Spacecraft probes beneath sun's surface

Glimpsed by the naked eye, the sun's surface appears smooth and uniform. Solar astronomers, however, see it as a witch's cauldron, belching blobs of hot gas and energetic radiation far into space. Data from a spacecraft now allow scientists to dig deep under the surface, probing the turbulent motions that power these eruptions.

 By watching the rise and fall of gas at the surface, motion generated by sound waves emerging from the deep interior, researchers over the past 2 decades have begun mapping the flow of gases thousands of kilometers below. The latest maps, compiled from data collected by an instrument aboard the Solar and Heliospheric Observatory (SOHO) spacecraft, may provide new insight into the origin of sunspots, concentrated magnetic fields that appear from Earth as dark blemishes.

 The data, presented last week at a NASA press briefing in Washington, D.C., highlight the sun's diversity. Ground-based observations taken more than a decade ago had indicated that the sun is ringed by bands of gas moving at different speeds. The observations from SOHO, launched in late 1995 and now poised 1.5 million kilometers sunward from Earth, confirm the existence of these bands and reveal that they extend far beneath the surface, penetrating at least 19,000 km.

 Each belt is a swath, more than 64,000 km wide, of charged gas that travels about 16 km per hour relative to its surroundings. Researchers liken the belts to the trade winds circling Earth's equator or the colorful bands of gas ringing Jupiter. Intriguingly, note SOHO investigators Craig DeForest and Jesper Schou of Stanford University, the boundaries between neighboring belts are precisely where sunspots form.

 The change of speed across the boundaries could twist and intensify magnetic field activity inside the sun, suggests solar astronomer Douglas O. Gough of the University of Cambridge in England. At the surface, such activity could generate a sunspot. Alternatively, notes SOHO researcher Philip H. Scherrer of Stanford, cause and effect may work the other way around: The intense magnetic field may present an obstacle to the flow of gas, giving rise to the bands.

 In either case, the link between the bands and magnetic field activity provides "an inroad to understanding the 11-year sunspot cycle, which has been puzzling us for centuries," DeForest says. As the sunspot cycle progresses, the sites where these short-lived features originate move from the north and the south toward the equator.

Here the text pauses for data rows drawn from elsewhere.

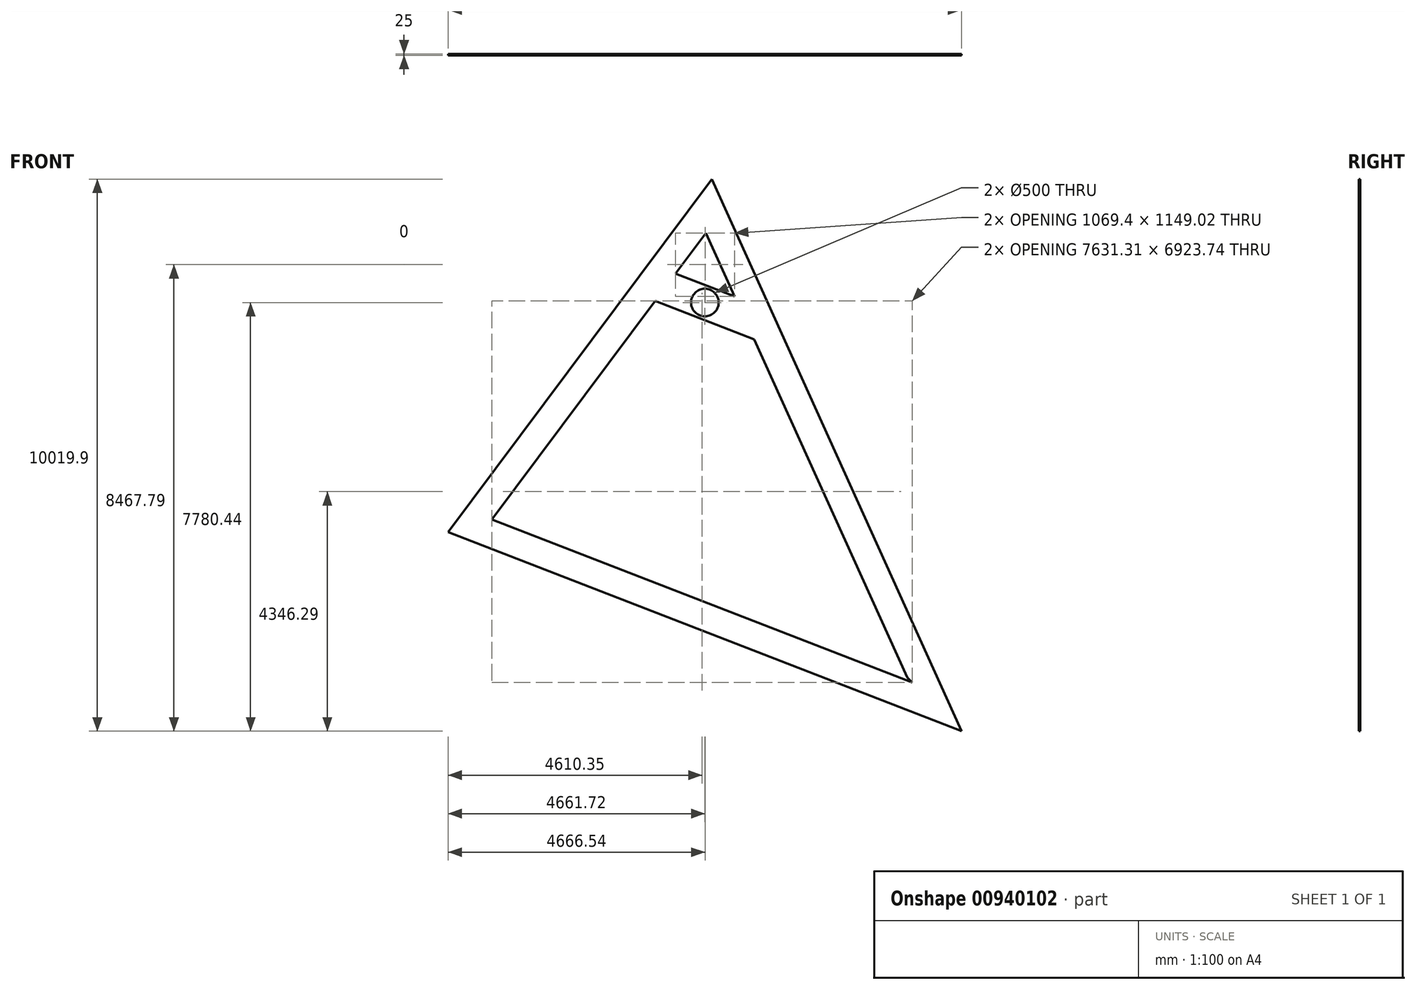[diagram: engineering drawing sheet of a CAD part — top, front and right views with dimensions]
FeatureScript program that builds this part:
annotation { "Feature Type Name" : "Feature", "Feature Type Description" : "" }
export const myFeature = defineFeature(function(context is Context, id is Id, definition is map)
    precondition{}
    {
        {
            var Q0;
            Q0=qCreatedBy(makeId("Front.planeOp"),FACE);
            var sketch = newSketch(context, id + "F0", { "sketchPlane" : qUnion([Q0])});
            skLineSegment(sketch, "E0", {"start": v(1258.9, -6409.87) * mm, "end": v(10584.54, -10019.94) * mm});
            skLineSegment(sketch, "E1", {"start": v(10584.54, -10019.94) * mm, "end": v(6045.72, 0) * mm});
            skLineSegment(sketch, "E2", {"start": v(6045.72, 0) * mm, "end": v(1258.9, -6409.87) * mm});
            skLineSegment(sketch, "E3", {"start": v(1258.9, -6409.87) * mm, "end": v(8315.13, -5009.97) * mm});
            skLineSegment(sketch, "E4", {"start": v(10584.54, -10019.94) * mm, "end": v(3652.31, -3204.93) * mm});
            skPoint(sketch, "E5", {"position": v(5963.05, -5476.6) * mm});
            skLineSegment(sketch, "E6", {"start": v(1743, -6597.27) * mm, "end": v(6281.33, -520.13) * mm});
            skLineSegment(sketch, "E7", {"start": v(5704.05, -457.51) * mm, "end": v(9918.91, -9762.26) * mm});
            skLineSegment(sketch, "E8", {"start": v(1569.5, -5993.95) * mm, "end": v(10290.02, -9369.77) * mm});
            skLineSegment(sketch, "E9", {"start": v(5390.74, -1712.68) * mm, "end": v(6460.14, -2126.66) * mm});
            skLineSegment(sketch, "E10", {"start": v(5018.02, -2211.78) * mm, "end": v(6813.56, -2906.86) * mm});
            skCircle(sketch, "E11", {"center": v(5920.62, -2239.5) * mm, "radius": 250 * mm});
            skPoint(sketch, "E12", {"position": v(5915.79, -2559.32) * mm});
            skPoint(sketch, "E13", {"position": v(5925.44, -1919.67) * mm});
            skLineSegment(sketch, "E14", {"start": v(5925.44, -1919.67) * mm, "end": v(5915.79, -2559.32) * mm});
            skSolve(sketch);
        }
        {
            var Q0;
            {var subQ1=sQuery(id+"F0.wireOp",EDGE,"E2");var subQ6=sQuery(id+"F0.wireOp",EDGE,"E4");var subQ9=makeQuery(id+"F0.imprint","INTERSECT",VERTEX,{"derivedFrom":[subQ1,subQ6]});Q0=makeQuery(id+"F0.imprint","IMPRINT",FACE,{"disambiguationData":[TD([[makeQuery(id+"F0.imprint","IMPRINT",EDGE,{"disambiguationData":[TD([[subQ9,1.0]])],"derivedFrom":subQ1}),1.0]])]});}
            var Q1;
            {var subQ0=sQuery(id+"F0.wireOp",EDGE,"fM5ZJTd4-uyG9-POUc-NQYo-ETeNcUDX0p3K");var subQ1=sQuery(id+"F0.wireOp",EDGE,"E6");var subQ2=makeQuery(id+"F0.imprint","INTERSECT",VERTEX,{"derivedFrom":[subQ1,subQ0]});Q1=makeQuery(id+"F0.imprint","IMPRINT",FACE,{"disambiguationData":[TD([[makeQuery(id+"F0.imprint","IMPRINT",EDGE,{"disambiguationData":[TD([[subQ2,-1.0]])],"derivedFrom":subQ1}),1.0]])]});}
            var Q2;
            {var subQ1=sQuery(id+"F0.wireOp",EDGE,"E2");var subQ3=sQuery(id+"F0.wireOp",EDGE,"E7");var subQ4=makeQuery(id+"F0.imprint","INTERSECT",VERTEX,{"derivedFrom":[subQ1,subQ3]});Q2=makeQuery(id+"F0.imprint","IMPRINT",FACE,{"disambiguationData":[TD([[makeQuery(id+"F0.imprint","IMPRINT",EDGE,{"disambiguationData":[TD([[subQ4,-1.0]])],"derivedFrom":subQ3}),1.0]])]});}
            var Q3;
            {var subQ1=sQuery(id+"F0.wireOp",EDGE,"c8Q3rwKz-DZUh-2BjS-u902-BvDDxR5sp2cA");var subQ3=sQuery(id+"F0.wireOp",EDGE,"E6");var subQ4=makeQuery(id+"F0.imprint","INTERSECT",VERTEX,{"derivedFrom":[subQ1,subQ3]});Q3=makeQuery(id+"F0.imprint","IMPRINT",FACE,{"disambiguationData":[TD([[makeQuery(id+"F0.imprint","IMPRINT",EDGE,{"disambiguationData":[TD([[subQ4,1.0]])],"derivedFrom":subQ3}),1.0]])]});}
            var Q4;
            {var subQ1=sQuery(id+"F0.wireOp",EDGE,"E1");var subQ3=sQuery(id+"F0.wireOp",EDGE,"E6");var subQ4=makeQuery(id+"F0.imprint","INTERSECT",VERTEX,{"derivedFrom":[subQ1,subQ3]});Q4=makeQuery(id+"F0.imprint","IMPRINT",FACE,{"disambiguationData":[TD([[makeQuery(id+"F0.imprint","IMPRINT",EDGE,{"disambiguationData":[TD([[subQ4,1.0]])],"derivedFrom":subQ3}),1.0]])]});}
            var Q5;
            {var subQ1=sQuery(id+"F0.wireOp",EDGE,"E1");var subQ7=sQuery(id+"F0.wireOp",EDGE,"E3");var subQ8=makeQuery(id+"F0.imprint","INTERSECT",VERTEX,{"derivedFrom":[subQ1,subQ7]});Q5=makeQuery(id+"F0.imprint","IMPRINT",FACE,{"disambiguationData":[TD([[makeQuery(id+"F0.imprint","IMPRINT",EDGE,{"disambiguationData":[TD([[subQ8,-1.0]])],"derivedFrom":subQ1}),1.0]])]});}
            var Q6;
            {var subQ0=sQuery(id+"F0.wireOp",EDGE,"E6");var subQ1=sQuery(id+"F0.wireOp",EDGE,"c8Q3rwKz-DZUh-2BjS-u902-BvDDxR5sp2cA");var subQ2=makeQuery(id+"F0.imprint","INTERSECT",VERTEX,{"derivedFrom":[subQ1,subQ0]});Q6=makeQuery(id+"F0.imprint","IMPRINT",FACE,{"disambiguationData":[TD([[makeQuery(id+"F0.imprint","IMPRINT",EDGE,{"disambiguationData":[TD([[subQ2,-1.0]])],"derivedFrom":subQ1}),-1.0]])]});}
            var Q7;
            {var subQ5=sQuery(id+"F0.wireOp",EDGE,"E3");var subQ6=sQuery(id+"F0.wireOp",EDGE,"E1");var subQ7=makeQuery(id+"F0.imprint","INTERSECT",VERTEX,{"derivedFrom":[subQ6,subQ5]});Q7=makeQuery(id+"F0.imprint","IMPRINT",FACE,{"disambiguationData":[TD([[makeQuery(id+"F0.imprint","IMPRINT",EDGE,{"disambiguationData":[TD([[subQ7,1.0]])],"derivedFrom":subQ6}),1.0]])]});}
            var Q8;
            {var subQ1=sQuery(id+"F0.wireOp",EDGE,"E1");var subQ3=sQuery(id+"F0.wireOp",EDGE,"E8");var subQ4=makeQuery(id+"F0.imprint","INTERSECT",VERTEX,{"derivedFrom":[subQ1,subQ3]});Q8=makeQuery(id+"F0.imprint","IMPRINT",FACE,{"disambiguationData":[TD([[makeQuery(id+"F0.imprint","IMPRINT",EDGE,{"disambiguationData":[TD([[subQ4,1.0]])],"derivedFrom":subQ3}),-1.0]])]});}
            var Q9;
            {var subQ1=sQuery(id+"F0.wireOp",EDGE,"E0");var subQ3=sQuery(id+"F0.wireOp",EDGE,"E7");var subQ4=makeQuery(id+"F0.imprint","INTERSECT",VERTEX,{"derivedFrom":[subQ1,subQ3]});Q9=makeQuery(id+"F0.imprint","IMPRINT",FACE,{"disambiguationData":[TD([[makeQuery(id+"F0.imprint","IMPRINT",EDGE,{"disambiguationData":[TD([[subQ4,1.0]])],"derivedFrom":subQ3}),1.0]])]});}
            var Q10;
            {var subQ0=sQuery(id+"F0.wireOp",EDGE,"c8Q3rwKz-DZUh-2BjS-u902-BvDDxR5sp2cA");var subQ1=sQuery(id+"F0.wireOp",EDGE,"E0");var subQ2=makeQuery(id+"F0.imprint","INTERSECT",VERTEX,{"derivedFrom":[subQ1,subQ0]});Q10=makeQuery(id+"F0.imprint","IMPRINT",FACE,{"disambiguationData":[TD([[makeQuery(id+"F0.imprint","IMPRINT",EDGE,{"disambiguationData":[TD([[subQ2,-1.0]])],"derivedFrom":subQ1}),1.0]])]});}
            var Q11;
            {var subQ0=sQuery(id+"F0.wireOp",EDGE,"c8Q3rwKz-DZUh-2BjS-u902-BvDDxR5sp2cA");var subQ1=sQuery(id+"F0.wireOp",EDGE,"E0");var subQ2=makeQuery(id+"F0.imprint","INTERSECT",VERTEX,{"derivedFrom":[subQ1,subQ0]});Q11=makeQuery(id+"F0.imprint","IMPRINT",FACE,{"disambiguationData":[TD([[makeQuery(id+"F0.imprint","IMPRINT",EDGE,{"disambiguationData":[TD([[subQ2,1.0]])],"derivedFrom":subQ1}),1.0]])]});}
            var Q12;
            {var subQ1=sQuery(id+"F0.wireOp",EDGE,"E0");var subQ3=sQuery(id+"F0.wireOp",EDGE,"E6");var subQ4=makeQuery(id+"F0.imprint","INTERSECT",VERTEX,{"derivedFrom":[subQ1,subQ3]});Q12=makeQuery(id+"F0.imprint","IMPRINT",FACE,{"disambiguationData":[TD([[makeQuery(id+"F0.imprint","IMPRINT",EDGE,{"disambiguationData":[TD([[subQ4,-1.0]])],"derivedFrom":subQ3}),1.0]])]});}
            var Q13;
            {var subQ0=sQuery(id+"F0.wireOp",EDGE,"E3");var subQ5=sQuery(id+"F0.wireOp",EDGE,"E6");var subQ6=makeQuery(id+"F0.imprint","INTERSECT",VERTEX,{"derivedFrom":[subQ0,subQ5]});Q13=makeQuery(id+"F0.imprint","IMPRINT",FACE,{"disambiguationData":[TD([[makeQuery(id+"F0.imprint","IMPRINT",EDGE,{"disambiguationData":[TD([[subQ6,-1.0]])],"derivedFrom":subQ5}),1.0]])]});}
            var Q14;
            {var subQ0=sQuery(id+"F0.wireOp",EDGE,"E4");var subQ1=sQuery(id+"F0.wireOp",EDGE,"E2");var subQ2=makeQuery(id+"F0.imprint","INTERSECT",VERTEX,{"derivedFrom":[subQ1,subQ0]});Q14=makeQuery(id+"F0.imprint","IMPRINT",FACE,{"disambiguationData":[TD([[makeQuery(id+"F0.imprint","IMPRINT",EDGE,{"disambiguationData":[TD([[subQ2,-1.0]])],"derivedFrom":subQ1}),1.0]])]});}
            var Q15;
            {var subQ0=sQuery(id+"F0.wireOp",EDGE,"E6");var subQ1=sQuery(id+"F0.wireOp",EDGE,"E0");var subQ2=makeQuery(id+"F0.imprint","INTERSECT",VERTEX,{"derivedFrom":[subQ1,subQ0]});Q15=makeQuery(id+"F0.imprint","IMPRINT",FACE,{"disambiguationData":[TD([[makeQuery(id+"F0.imprint","IMPRINT",EDGE,{"disambiguationData":[TD([[subQ2,-1.0]])],"derivedFrom":subQ1}),1.0]])]});}
            var Q16;
            {var subQ0=sQuery(id+"F0.wireOp",EDGE,"E6");var subQ1=sQuery(id+"F0.wireOp",EDGE,"E3");var subQ2=makeQuery(id+"F0.imprint","INTERSECT",VERTEX,{"derivedFrom":[subQ1,subQ0]});Q16=makeQuery(id+"F0.imprint","IMPRINT",FACE,{"disambiguationData":[TD([[makeQuery(id+"F0.imprint","IMPRINT",EDGE,{"disambiguationData":[TD([[subQ2,-1.0]])],"derivedFrom":subQ1}),1.0]])]});}
            var Q17;
            {var subQ0=sQuery(id+"F0.wireOp",EDGE,"E9");Q17=makeQuery(id+"F0.imprint","IMPRINT",FACE,{"disambiguationData":[TD([[makeQuery(id+"F0.imprint","IMPRINT",EDGE,{"derivedFrom":subQ0}),-1.0]])]});}
            extrude(context, id + "F1", {"entities" : qUnion([Q0, Q1, Q2, Q3, Q4, Q5, Q6, Q7, Q8, Q9, Q10, Q11, Q12, Q13, Q14, Q15, Q16, Q17]), "depth" : 25 * mm, "offsetDistance" : 25 * mm});
        }
    });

Like the illusion of sinking stripes on a barber pole, "the bands that we see are also slowly migrating toward the equator, at just the same rate as the sunspots," says Gough.

 This movement, he adds, is complicated by another global pattern detected by SOHO. Data taken over the past year show that the sun's outer layer, to a depth of at least 24,000 km, displays an overall flow of gas from the equator to the poles of about 80 km per hour.

"That's quite different from Earth, and that is something we have yet to understand," says Gough.

 Another SOHO discovery ranks as an even bigger surprise, says Schou. Data compiled by the craft's Michelson Doppler imager show evidence of jet streams near the poles. Within several flattened oval regions that ring the sun at 75@ latitude, gaseous material moves about 10 percent faster than the surrounding gases. Moreover, these streams are entirely submerged. Gough theorizes that the feature may be temporary, a signpost of the new solar cycle that began about 1.5 years ago.